Familiar Script

CHAPEL HILL, N.C. – There’s a thin line between the elite and the just good of college basketball. North Carolina has long been on the right side of that divide. Games like Saturday’s loss to No. 3 Duke, however, provide insight into the minutiae that separate the haves and have-nots.

A few teams, such as top-ranked Kentucky, have the ability to persevere through sloppy play due to top-level talent. Others, such as No. 2 Virginia, rely on efficiency and poise to maximize each possession’s value.

Roy Williams’s best teams have followed the Wildcats’ path to glory, but without the talent of the ’05 and ’09 title teams, UNC has faltered down the stretch multiple times in close games due to an inability to get quality looks on each offensive possession and corresponding defensive stops on the other end.

“I think that it’s typical of what we have in college basketball all around,” Williams said after the 84-77 loss. “We’ve had some teams that have spoiled us, there’s no question, about the focus and not having those lapses, but today it was huge… We have good kids, but they can’t feel like they’ve got to do it themselves.”

Five weeks ago, Louisville scored 17 second-chance points and 14 points off turnovers after halftime in rallying from an 18-point deficit against UNC with 17:51 to play. During the postgame interviews, the Tar Heels talked about the Cardinals capitalizing on easy plays, making the extra pass and playing as a team down the stretch, while noting their own inability to box out and take care of the ball at critical junctures.

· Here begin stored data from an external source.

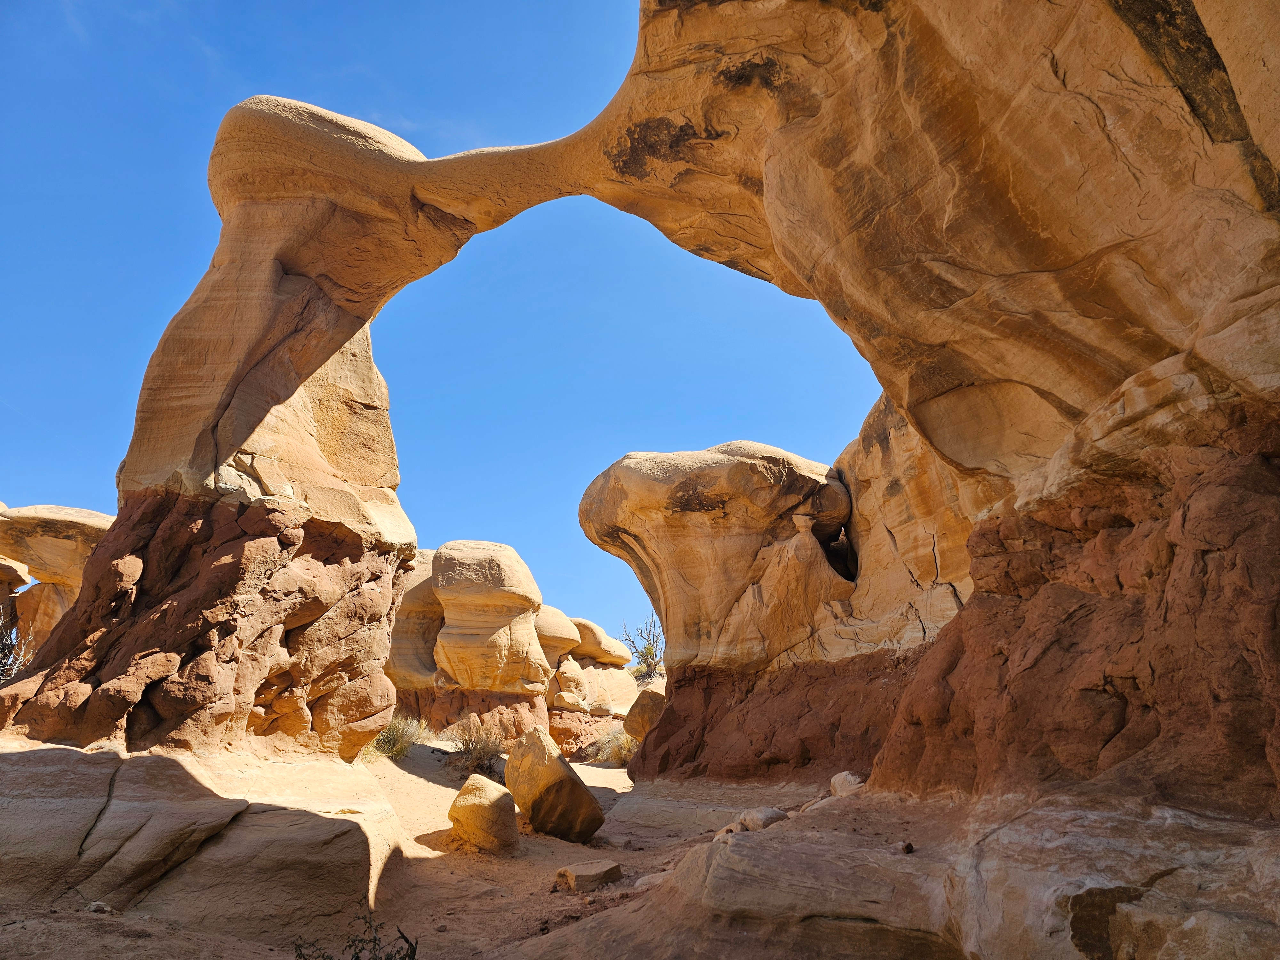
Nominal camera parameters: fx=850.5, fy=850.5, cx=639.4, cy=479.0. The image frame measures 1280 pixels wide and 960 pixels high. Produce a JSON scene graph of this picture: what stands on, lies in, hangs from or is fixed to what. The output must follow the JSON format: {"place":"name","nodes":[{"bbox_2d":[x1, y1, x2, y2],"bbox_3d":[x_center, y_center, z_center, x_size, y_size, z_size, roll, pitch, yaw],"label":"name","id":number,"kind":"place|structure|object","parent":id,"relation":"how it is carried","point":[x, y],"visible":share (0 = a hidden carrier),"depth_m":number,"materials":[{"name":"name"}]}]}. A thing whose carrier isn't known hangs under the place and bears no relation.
{"place":"outdoors","nodes":[
{"label":"outdoors","id":0,"kind":"place"},
{"bbox_2d":[0,613,33,682],"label":"shrub","id":1,"kind":"object","parent":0,"point":[6,646],"visible":0.6,"depth_m":11.72,"materials":[{"name":"plant"}]},
{"bbox_2d":[0,502,115,665],"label":"rock formation","id":2,"kind":"object","parent":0,"point":[59,541],"visible":0.5,"depth_m":18.50,"materials":[{"name":"stone"}]},
{"bbox_2d":[0,0,901,655],"label":"sky","id":3,"kind":"structure","parent":0,"point":[27,474],"materials":[{"name":"blue"}]},
{"bbox_2d":[0,731,1279,959],"label":"sandy ground","id":4,"kind":"structure","parent":0,"point":[144,939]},
{"bbox_2d":[86,899,115,914],"bbox_3d":[-3.527,2.803,5.556,0.172,0.084,0.161,-8,-18,28],"label":"rock","id":5,"kind":"object","parent":4,"relation":"on","point":[93,904],"visible":0.77,"depth_m":5.52,"materials":[{"name":"stone"}]},
{"bbox_2d":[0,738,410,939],"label":"rock ledge","id":6,"kind":"object","parent":4,"relation":"on","point":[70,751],"visible":0.84,"depth_m":6.38,"materials":[{"name":"stone"}]},
{"bbox_2d":[293,910,417,959],"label":"shrub","id":7,"kind":"object","parent":4,"relation":"on","point":[414,950],"visible":0.98,"depth_m":4.62,"materials":[{"name":"green plant"}]},
{"bbox_2d":[367,712,431,759],"bbox_3d":[-4.465,4.564,15.160,1.564,0.842,1.619,0,-16,1],"label":"shrub","id":8,"kind":"object","parent":4,"relation":"on","point":[398,732],"visible":0.55,"depth_m":15.02,"materials":[{"name":"green plant"}]},
{"bbox_2d":[445,717,507,778],"bbox_3d":[-2.965,4.923,15.583,1.579,1.050,1.596,0,-16,1],"label":"shrub","id":9,"kind":"object","parent":4,"relation":"on","point":[483,748],"visible":0.79,"depth_m":15.45,"materials":[{"name":"plant"}]},
{"bbox_2d":[447,774,519,853],"bbox_3d":[-1.710,3.695,9.323,0.754,0.785,0.816,0,-16,1],"label":"boulder","id":10,"kind":"object","parent":4,"relation":"on","point":[478,800],"visible":0.98,"depth_m":9.09,"materials":[{"name":"stone"}]},
{"bbox_2d":[382,541,639,761],"bbox_3d":[-3.779,4.811,22.192,8.298,6.185,8.007,0,-16,1],"label":"rock formation","id":11,"kind":"object","parent":4,"relation":"on","point":[557,617],"visible":0.57,"depth_m":20.43,"materials":[{"name":"stone"}]},
{"bbox_2d":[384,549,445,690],"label":"boulder","id":12,"kind":"object","parent":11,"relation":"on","point":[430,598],"visible":0.44,"depth_m":19.95,"materials":[{"name":"stone"}]},
{"bbox_2d":[533,606,582,666],"bbox_3d":[-3.080,4.801,25.563,2.630,1.902,2.636,0,-16,1],"label":"boulder","id":13,"kind":"object","parent":11,"relation":"on","point":[568,644],"visible":0.53,"depth_m":24.78,"materials":[{"name":"beige stone"}]},
{"bbox_2d":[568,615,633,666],"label":"boulder","id":14,"kind":"object","parent":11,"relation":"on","point":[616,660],"visible":0.63,"depth_m":29.03,"materials":[{"name":"stone"}]},
{"bbox_2d":[503,728,602,843],"bbox_3d":[-1.103,3.778,10.410,0.964,1.274,1.269,10,-19,-33],"label":"boulder","id":15,"kind":"object","parent":4,"relation":"on","point":[536,821],"visible":0.98,"depth_m":10.04,"materials":[{"name":"stone"}]},
{"bbox_2d":[552,859,622,892],"bbox_3d":[-0.464,3.619,7.707,0.505,0.235,0.603,-15,-21,43],"label":"rock","id":16,"kind":"object","parent":4,"relation":"on","point":[573,877],"visible":0.98,"depth_m":7.54,"materials":[{"name":"stone"}]},
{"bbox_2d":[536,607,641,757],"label":"rock formation","id":17,"kind":"object","parent":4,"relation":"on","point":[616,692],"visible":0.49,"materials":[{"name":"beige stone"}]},
{"bbox_2d":[591,727,638,767],"bbox_3d":[-0.444,6.485,20.557,1.729,0.959,1.702,0,-16,1],"label":"shrub","id":18,"kind":"object","parent":4,"relation":"on","point":[613,751],"visible":0.62,"depth_m":20.36,"materials":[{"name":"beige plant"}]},
{"bbox_2d":[2,0,1279,857],"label":"rock arch","id":19,"kind":"object","parent":4,"relation":"on","point":[769,178],"visible":0.9,"depth_m":7.33,"materials":[{"name":"stone"}]},
{"bbox_2d":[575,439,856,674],"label":"rock formation","id":20,"kind":"object","parent":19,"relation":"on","point":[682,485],"visible":0.92,"depth_m":14.48,"materials":[{"name":"stone"}]},
{"bbox_2d":[622,688,666,740],"bbox_3d":[0.468,5.870,20.716,1.522,1.418,1.542,-9,-18,29],"label":"boulder","id":21,"kind":"object","parent":4,"relation":"on","point":[640,714],"visible":0.56,"depth_m":20.29,"materials":[{"name":"stone"}]},
{"bbox_2d":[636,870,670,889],"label":"rock","id":22,"kind":"object","parent":4,"relation":"on","point":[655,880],"visible":0.48,"depth_m":7.08,"materials":[{"name":"stone"}]},
{"bbox_2d":[715,817,747,837],"bbox_3d":[0.812,2.984,7.202,0.321,0.189,0.346,-14,-21,40],"label":"rock","id":23,"kind":"object","parent":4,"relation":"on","point":[732,827],"visible":0.48,"depth_m":7.13,"materials":[{"name":"stone"}]},
{"bbox_2d":[740,805,788,830],"bbox_3d":[1.100,2.991,7.452,0.404,0.217,0.388,12,-20,-37],"label":"rock","id":24,"kind":"object","parent":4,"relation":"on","point":[772,816],"visible":0.74,"depth_m":7.34,"materials":[{"name":"grey stone"}]},
{"bbox_2d":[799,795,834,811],"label":"rock","id":25,"kind":"object","parent":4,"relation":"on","point":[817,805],"visible":0.49,"depth_m":7.80,"materials":[{"name":"stone"}]},
{"bbox_2d":[829,770,864,797],"bbox_3d":[1.984,2.881,7.991,0.367,0.260,0.416,5,-16,-18],"label":"rock","id":26,"kind":"object","parent":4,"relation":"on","point":[833,781],"visible":0.75,"depth_m":7.89,"materials":[{"name":"stone"}]},
{"bbox_2d":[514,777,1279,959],"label":"rock ledge","id":27,"kind":"object","parent":4,"relation":"on","point":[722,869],"visible":0.84,"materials":[{"name":"brown stone"}]},
{"bbox_2d":[900,840,915,853],"bbox_3d":[1.709,2.358,5.433,0.088,0.072,0.097,0,-16,1],"label":"small stone","id":28,"kind":"object","parent":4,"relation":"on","point":[907,848],"visible":0.9,"depth_m":5.41,"materials":[{"name":"brown stone"}]},
{"bbox_2d":[621,615,663,681],"bbox_3d":[0.435,7.275,35.188,2.480,3.212,2.584,13,-20,-39],"label":"shrub","id":29,"kind":"object","parent":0,"point":[647,649],"visible":0.73,"depth_m":35.00,"materials":[{"name":"green plant"}]}
]}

Roughly three weeks ago, UNC built a 10-point lead at Duke with 3:51 to play before losing it due to a similar allotment of miscues. The Tar Heels changed up the script two weeks ago in their home loss to N.C. State, reducing a 16-point second-half deficit to two points before committing six turnovers in a 14-possession stretch to hand the game back to the Wolfpack.

On Saturday, that familiar script played out yet again as UNC watched a seven-point lead whittled away to nothing as Duke grabbed control with a 14-2 run midway through the second half.

The Tar Heels committed six turnovers over their final 14 possessions, including three consecutive miscues that allowed Duke to turn a three-point game into a nine-point game with 6:19 to play.

“We played pretty doggone well except for a four- or five-minute stretch there,” Williams said. “I’ve got to do a better job of getting them to focus. You can’t have those stretches there against a really good basketball team.”

Good teams, such as this UNC edition, don’t have much, if any, margin of error against elite teams like Duke, Virginia and Kentucky. When UNC plays well, it can play with any team in the country. A litany of empty possessions when they matter most, however, result in a revolving door of head-scratching losses that prompt discussions about poise, efficiency and sense of urgency, or a lack thereof.

Justin Jackson’s comments after Saturday’s loss have been heard before in the UNC locker room this season: “I really don’t even know how to explain what happened towards the end.”

In the midst of highlighting a number of plays in which UNC failed to execute – a Duke offensive rebound and putback here, a failure to close out on a open 3-point shooter there – Marcus Paige summed up his team’s steady stream of struggles in the clutch with one sentence.

“They just made a couple of plays due to the discipline and the attention to detail,” Paige said, “and we just kind of missed out on those opportunities.”

It’s indicative of UNC’s current plight that Roy Williams pleaded to his team during one late huddle to keep their poise. Jackson said he could sense his team tightening up when the Blue Devils were executing and the Tar Heels were not as the game clock ticked down.

“It’s hard for anybody, whenever another team is going on a run like that, to keep your emotions down and keep your poise,” Jackson said, “but against good teams, you have to do it because the game is a whole bunch of runs. Against a good team like that, the runs are going to come and you’ve got to be able to withstand it and come right back at them.

“In that last run they had, we didn’t come back at them.”

Junior wing J.P. Tokoto agreed that the Tar Heels lost their poise at times during Saturday’s loss, their fifth defeat in six games against the Blue Devils.

“It was up and down,” Tokoto said. “We’d have great moments and then we’d have bad moments. When we did have our bad moments, they capitalized. They did a good job of that.”

While the players talked about poise, Williams harped on focus. Regardless of what label deserves to be attached to UNC’s sixth loss in its last 10 games, the evidence was available on the court in the form of turnovers, defensive breakdowns and poor shot selection.

Despite Saturday marking the end of the regular season, the Tar Heels remain optimistic that their trend of late-game stumbles can be corrected before their postseason comes to a close.

“You can always fix something that’s not working out,” Tokoto said. “It’s just a matter of fixing it. It’s easier said than done, but it has to be done.”